Day 6: My brother takes me to my first post-op appointment, where I get one of my drains removed. YAY! It was painful, but it only lasted a few seconds. My Dr. tells me that I am recovering better than her patients typically do. Yay!

Day 7: Swollen, loving my percoset, getting ready to go home tomorrow where my husband and girls will take care of me. My mom has been making delicious meals every day and taking good care of my girls so I can rest.

Day 8: Home! I missed this place. Jacob gets me settled and then goes to the grocery store. He buys milk, yogurt, fiber one cereal, and Hamburger Helper. He comes home and makes dinner, probably the third time this has happened since we were married 7 years ago. He makes a mean Hamburger Helper Cheesey Mac.

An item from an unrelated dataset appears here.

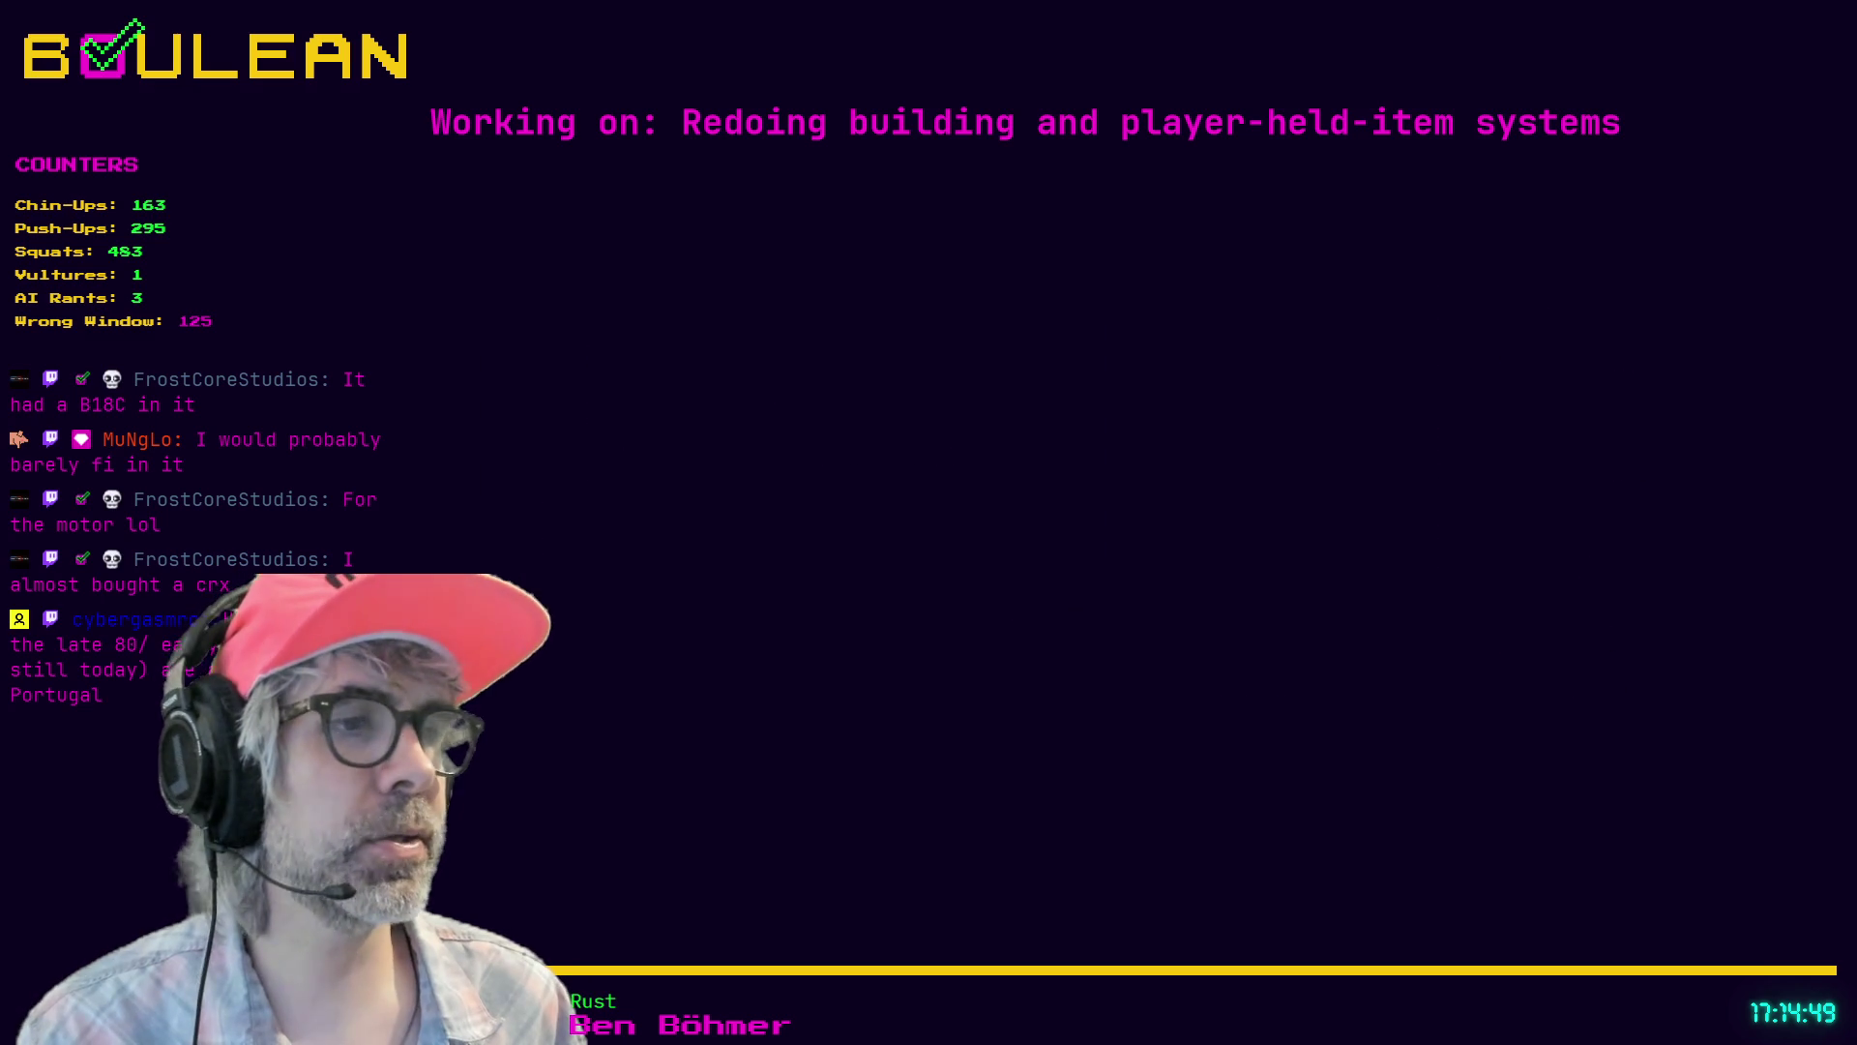
pyautogui.press('ctrl+t')
pyautogui.write('honda')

So - that was the first week. The only day that I questioned my sanity in doing this was the first day home from the hospital. The pain was bad that day, and I couldn't move without wanting to cry. Today is day 12. I had my last drain removed yesterday. I screamed. I SCREAMED. It hurt like hell, but was over in about 10 seconds. I also got the stitches from my belly button removed yesterday. My tummy is swollen, but still looking much sexier than pre-surgery. Jacob is back to work today and I am alone with my girls for the first time since the surgery. I am off narcotics for the most part. Mostly just taking 800 mg ibuprofin every 4 hours. This has been difficult, but oh, so worth it.

3 comments:

Ms. Hobbs said...

Hey that was amazing detail and you will be glad to have it to look back on. Just thought it was kind of funny, because you got a few things mixed up in your first days. It was actually Jacob who drove you to my house from the hospital while I picked up the drugs. :) I was too nervous about driving without hurting you, so I made him do it. You were heavily medicated, so it's understandable how you mixed that up. You have always been a beautiful, smoking hot, sexy woman, but I'm glad that you did something for yourself that will help you feel more like it. :)

mushbelly said...
This comment has been removed by the author.
mushbelly said...

How funny - Jacob did drive me to your house. I remember now. Man, that percoset is goooooood.